- **TEXTE SOURCE**:

┌────────

-
C'est à vous.
-
- Bonjour.
- Bonjour. Asseyez-vous.
-
Vous vous appelez comment ?
- Emilie Muller.
-
- C'est votre vrai nom ?
- Oui [elle sourit]
-
- Vous êtes comédienne ?
-
- J'ai joué un petit rôle une fois
au théâtre il y a longtemps
-
mais on peut pas
appeler ça comédienne.
-
- C'est tout ?
- Oui.
-
- Pas de films ?
- Et non, jamais.
-
- Des auditions ?
- Non, c'est la première fois.
-
- Pas d'école,
pas de cours d'art dramatique ?
-
- Non, je suis désolée.
-
- Comment vous avez appris
qu'on cherchait une comédienne ?
-
C'est une amie. Elle voulait
que je l'accompagne et a beaucoup insisté.
-
Puis, finalement c'est elle
qui n'est pas venue.
-
- Vous êtes venue quand même.
- Oui, à cause de l'histoire...
-
enfin, le scénario.
-
Cet homme coincé
dans une pièce et cette femme
-
qui court le monde à sa place
ça m'a beaucoup touché.
-
Est-ce que vous pourriez me montrer
ce qu'il y a dans votre sac ?
-
- votre sac à main.
- Dans mon sac ?
-
- Oui.
- Je...
-
- Vous voulez pas ? Allez-y, allez-y.
- Si, d'accord.
-
- Vous trouvez peut-être ça indiscret ?
- Non, non, pas du tout.
-
- En fait, vous voulez
que je vide mon sac.
-
Je fais comment ?
-
Vous tirez un objet au hasard
et vous racontez ce que ça fait
-
dans votre sac, ce que ça vous évoque.
-
D'accord, on peut tourner.
Tout le monde est prêt ?
-
Metteur ?
- Émilie Muller, 1ère.
-
- Bon, j'y vais, là ?
-
Vous savez, il y a rien d'extraordinaire.
-
Porte-monnaie.
-
Un poudrier.
-
Ce matin, en venant ici
j'ai traversé un marché,
-
il y avait des fruits
de toutes les couleurs, et des pommes,
-
rouges et vertes...
-
Comme je m'étais arrêtée pour regarder,
le marchand en a pris une
-
et me l'a donnée, voilà.
-
- C'est quoi ?
- Ça ?
-
De petites annonces.
-
Vous cherchez quelque chose ?
-
En ce moment, rien,
mais ça m'arrive de chercher du travail.
-
Quel genre de travail ?
-
En fait, j'en change tout le temps :
-
femme de chambre, baby-sitter,
serveuse dans un bar, documentaliste...

└────────

- **CONSIGNE 1**: Relevez toutes les lignes des enregistrements qui contiennent la chaîne « COLMAP ».

- **ENREGISTREMENTS À TRAITER**:
┌────────

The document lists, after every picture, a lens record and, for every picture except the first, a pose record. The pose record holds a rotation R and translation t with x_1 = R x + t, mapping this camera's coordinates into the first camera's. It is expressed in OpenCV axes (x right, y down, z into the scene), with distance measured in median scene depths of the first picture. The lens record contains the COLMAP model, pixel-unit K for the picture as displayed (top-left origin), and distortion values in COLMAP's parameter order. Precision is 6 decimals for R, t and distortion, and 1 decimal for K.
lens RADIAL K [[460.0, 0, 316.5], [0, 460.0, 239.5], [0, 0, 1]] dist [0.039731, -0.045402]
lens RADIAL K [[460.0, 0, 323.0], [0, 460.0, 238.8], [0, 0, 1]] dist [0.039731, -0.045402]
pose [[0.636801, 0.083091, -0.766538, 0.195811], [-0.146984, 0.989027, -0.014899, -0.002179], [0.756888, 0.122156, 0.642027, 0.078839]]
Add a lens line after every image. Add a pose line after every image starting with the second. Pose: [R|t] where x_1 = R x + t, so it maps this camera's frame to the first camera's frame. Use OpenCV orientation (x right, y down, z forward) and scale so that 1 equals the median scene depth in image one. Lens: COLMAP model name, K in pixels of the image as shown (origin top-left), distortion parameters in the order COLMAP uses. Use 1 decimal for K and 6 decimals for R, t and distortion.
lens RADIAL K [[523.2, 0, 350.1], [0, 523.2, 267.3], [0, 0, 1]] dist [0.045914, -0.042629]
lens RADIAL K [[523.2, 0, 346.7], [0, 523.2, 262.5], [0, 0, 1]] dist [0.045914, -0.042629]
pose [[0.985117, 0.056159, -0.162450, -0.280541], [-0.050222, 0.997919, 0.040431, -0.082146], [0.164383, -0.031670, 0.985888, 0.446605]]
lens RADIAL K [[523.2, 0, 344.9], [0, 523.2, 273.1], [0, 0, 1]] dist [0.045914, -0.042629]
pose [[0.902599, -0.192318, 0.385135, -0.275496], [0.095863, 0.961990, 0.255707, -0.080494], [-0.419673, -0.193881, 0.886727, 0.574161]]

└────────

- **CONSIGNE 2**: Recopiez la transcription de l'audition de « - Oui, à cause » à « sac à main. » en substituant « script » à « scénario ».

- **RÉPONSE ATTENDUE 1**:
The document lists, after every picture, a lens record and, for every picture except the first, a pose record. The pose record holds a rotation R and translation t with x_1 = R x + t, mapping this camera's coordinates into the first camera's. It is expressed in OpenCV axes (x right, y down, z into the scene), with distance measured in median scene depths of the first picture. The lens record contains the COLMAP model, pixel-unit K for the picture as displayed (top-left origin), and distortion values in COLMAP's parameter order. Precision is 6 decimals for R, t and distortion, and 1 decimal for K.
Add a lens line after every image. Add a pose line after every image starting with the second. Pose: [R|t] where x_1 = R x + t, so it maps this camera's frame to the first camera's frame. Use OpenCV orientation (x right, y down, z forward) and scale so that 1 equals the median scene depth in image one. Lens: COLMAP model name, K in pixels of the image as shown (origin top-left), distortion parameters in the order COLMAP uses. Use 1 decimal for K and 6 decimals for R, t and distortion.

- **RÉPONSE ATTENDUE 2**:
- Oui, à cause de l'histoire...
-
enfin, le script.
-
Cet homme coincé
dans une pièce et cette femme
-
qui court le monde à sa place
ça m'a beaucoup touché.
-
Est-ce que vous pourriez me montrer
ce qu'il y a dans votre sac ?
-
- votre sac à main.